Now Labour has said they will do just that if they come to power. Why is it important?

There are currently three working statuses (although confusingly only two are recognised in tax law – employed and self-employed). In employment law, the third status is “worker” status.

A worker is like an employee-lite. They enjoy some but not all of the rights of employees, so technically there may be a cost benefit to a company of hiring workers. But it is not always fair on the worker and we think the confusion it causes cancels out the benefits. We have seen high-profile case law brought about by Uber drivers and others with worker status who have successfully argued for more rights.

Currently, there are three key tests to be considered an employee and all must be satisfied: delivering a personal service – they must do the work themselves, not be able to sub it out; there must be mutuality of obligation – the employer must give work and the employee cannot turn it down; the employer must exercise a strong degree of control over how the work is carried out.

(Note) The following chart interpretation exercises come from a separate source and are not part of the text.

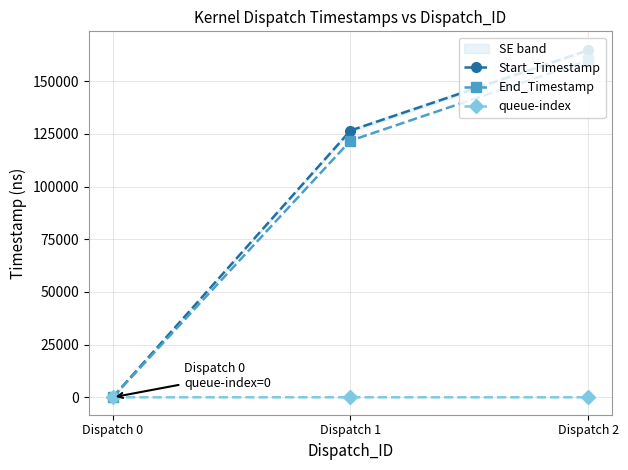

At which label does End_Timestamp first exceed 121760?

Dispatch 2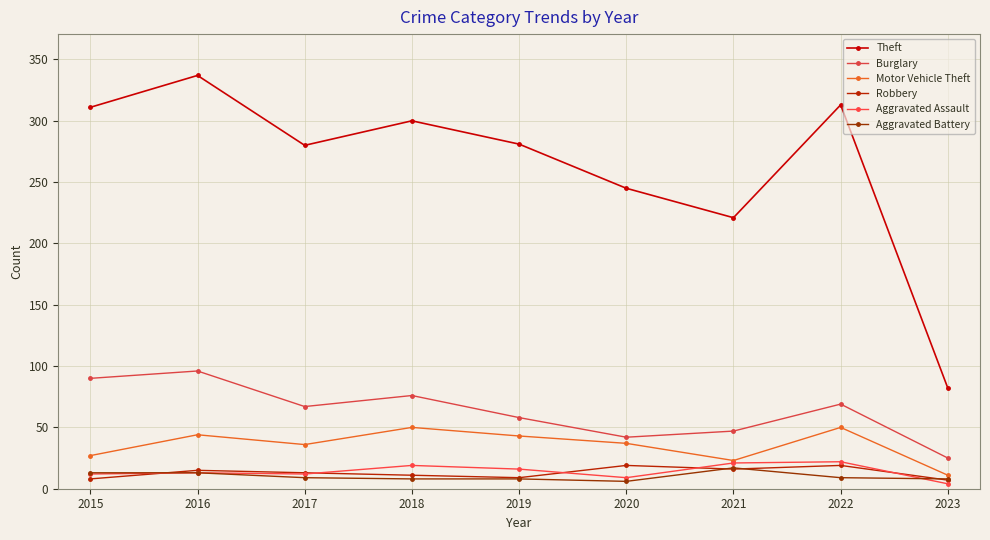

What is the sum of all Robbery values?

117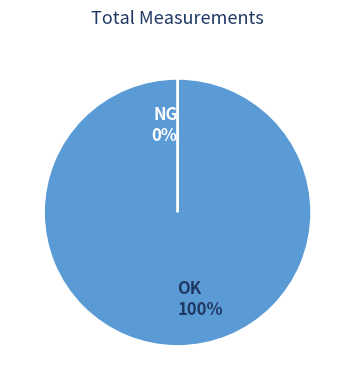

To the nearest percent, what is the difference between the largest and smallest slice percentages?

100%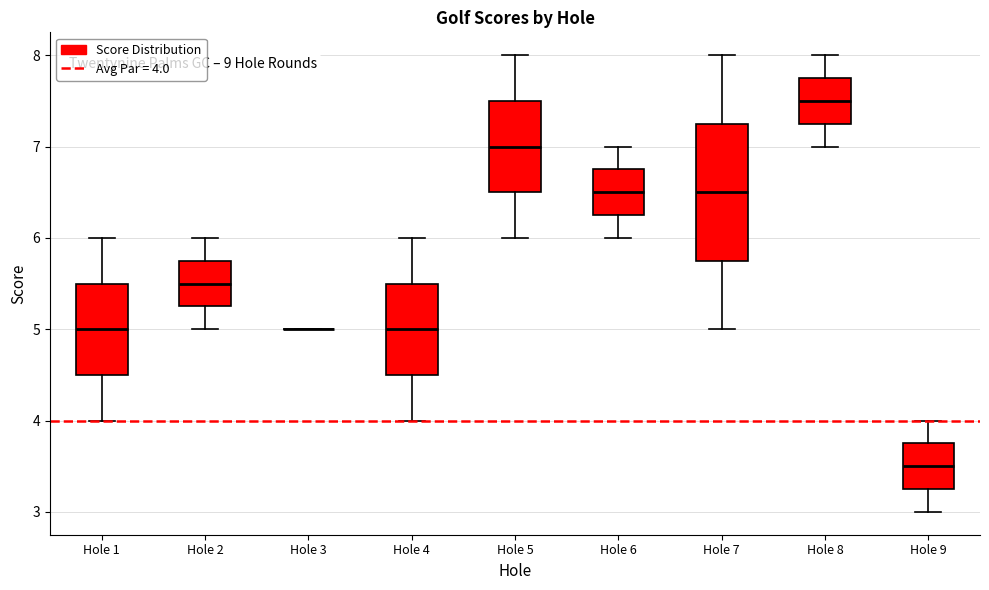

Reading left to right, read every box against the y-axis: the position of its median line, the range the box covers, and the ends of its whiskers. The values are not printed on the chart, so give them approximately, as read against the axis.

Hole 1: median 5.0, box 4.5 to 5.5, whiskers 4.0 to 6.0
Hole 2: median 5.5, box 5.3 to 5.8, whiskers 5.0 to 6.0
Hole 3: box collapsed to a line at 5.0, whiskers 5.0 to 5.0
Hole 4: median 5.0, box 4.5 to 5.5, whiskers 4.0 to 6.0
Hole 5: median 7.0, box 6.5 to 7.5, whiskers 6.0 to 8.0
Hole 6: median 6.5, box 6.3 to 6.8, whiskers 6.0 to 7.0
Hole 7: median 6.5, box 5.8 to 7.3, whiskers 5.0 to 8.0
Hole 8: median 7.5, box 7.3 to 7.8, whiskers 7.0 to 8.0
Hole 9: median 3.5, box 3.3 to 3.8, whiskers 3.0 to 4.0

If someone satisfies some but not all of the tests, they would normally be a worker. If they satisfy none, they would normally be self-employed. A single employee status (alongside genuinely self-employed) will make the employee status significantly smoother, aligned with tax law, and give everyone understanding of the employment rights they have.


What should your business be doing now?

Nothing is set in stone yet, but there are prudent steps you might take to position yourself for change. Acting in certain areas now may help you get ahead of the game.

With Labour’s promises of giving workers more day one rights, such as protection from unfair dismissal and an extended time period for employees to bring tribunal claims, you should consider bringing forward any decisions regarding staff changes – particularly if they affect staff members with less than two years’ service. Doing this now while it is still permitted could save you a lot of grief down the line.

Think also about company reorganisations, management training and the kind of contracts you will bring new recruits in on; given Labour’s views on zero-hour contracts and worker status, and the greater influence that trade unions may have in the future.

Always consult with an HR consultant like us before making any big decisions though, to ensure you do it right by the current rules.


100 days, longer or never…

Before the election it is all eyes on the polls and manifestos. After the election it is time to see if the victorious party can stay true to the promises made.

Labour tells us of a whirlwind of employment law changes starting within the first 100 days of government. History forewarns, though, that for one reason or another, government’s often find it difficult to enact all their promises.

From a hung parliament where political compromise must be made to a jarring reality shock when a party gets a proper look at the books, there are many reasons that manifesto promises don’t come to pass.

Sometimes it is a matter of time. Theresa May only had two and a half years to get busy; David Cameron, in 2015, one year; Liz Truss, well… 49 days. Even after winning a sizeable majority in 2019 Boris Johnson’s plans were derailed by the pandemic months later.

You need to plan, but keep this in mind.